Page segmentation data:
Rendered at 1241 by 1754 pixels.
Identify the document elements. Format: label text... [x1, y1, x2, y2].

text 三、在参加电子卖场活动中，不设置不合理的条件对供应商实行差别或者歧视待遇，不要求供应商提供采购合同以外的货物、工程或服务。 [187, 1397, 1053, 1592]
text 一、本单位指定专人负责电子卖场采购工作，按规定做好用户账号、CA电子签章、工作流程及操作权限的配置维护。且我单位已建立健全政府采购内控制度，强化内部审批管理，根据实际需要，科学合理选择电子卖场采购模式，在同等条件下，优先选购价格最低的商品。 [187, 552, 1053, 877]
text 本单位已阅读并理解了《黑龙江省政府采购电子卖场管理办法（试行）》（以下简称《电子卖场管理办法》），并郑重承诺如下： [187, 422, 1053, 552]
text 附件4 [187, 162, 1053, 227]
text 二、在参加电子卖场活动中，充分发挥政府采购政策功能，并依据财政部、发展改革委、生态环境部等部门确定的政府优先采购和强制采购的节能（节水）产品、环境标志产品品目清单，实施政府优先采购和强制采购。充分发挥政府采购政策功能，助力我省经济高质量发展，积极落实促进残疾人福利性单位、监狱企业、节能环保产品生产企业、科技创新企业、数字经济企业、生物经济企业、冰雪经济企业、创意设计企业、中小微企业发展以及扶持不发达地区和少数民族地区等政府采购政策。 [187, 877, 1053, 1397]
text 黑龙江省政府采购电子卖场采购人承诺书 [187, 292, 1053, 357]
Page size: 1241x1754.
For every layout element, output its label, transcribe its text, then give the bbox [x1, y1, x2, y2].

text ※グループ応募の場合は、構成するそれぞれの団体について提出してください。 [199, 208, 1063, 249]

**Your objective:**
A word-for-word restatement of the records above from the line containing "Identify the document" to their final line is all the answer should hold.

**Answer box:**
Identify the document elements. Format: label text... [x1, y1, x2, y2].

text 三、在参加电子卖场活动中，不设置不合理的条件对供应商实行差别或者歧视待遇，不要求供应商提供采购合同以外的货物、工程或服务。 [187, 1397, 1053, 1592]
text 一、本单位指定专人负责电子卖场采购工作，按规定做好用户账号、CA电子签章、工作流程及操作权限的配置维护。且我单位已建立健全政府采购内控制度，强化内部审批管理，根据实际需要，科学合理选择电子卖场采购模式，在同等条件下，优先选购价格最低的商品。 [187, 552, 1053, 877]
text 本单位已阅读并理解了《黑龙江省政府采购电子卖场管理办法（试行）》（以下简称《电子卖场管理办法》），并郑重承诺如下： [187, 422, 1053, 552]
text 附件4 [187, 162, 1053, 227]
text 二、在参加电子卖场活动中，充分发挥政府采购政策功能，并依据财政部、发展改革委、生态环境部等部门确定的政府优先采购和强制采购的节能（节水）产品、环境标志产品品目清单，实施政府优先采购和强制采购。充分发挥政府采购政策功能，助力我省经济高质量发展，积极落实促进残疾人福利性单位、监狱企业、节能环保产品生产企业、科技创新企业、数字经济企业、生物经济企业、冰雪经济企业、创意设计企业、中小微企业发展以及扶持不发达地区和少数民族地区等政府采购政策。 [187, 877, 1053, 1397]
text 黑龙江省政府采购电子卖场采购人承诺书 [187, 292, 1053, 357]
Page size: 1241x1754.
For every layout element, output its label, transcribe its text, then give the bbox [x1, y1, x2, y2].

text ※グループ応募の場合は、構成するそれぞれの団体について提出してください。 [199, 208, 1063, 249]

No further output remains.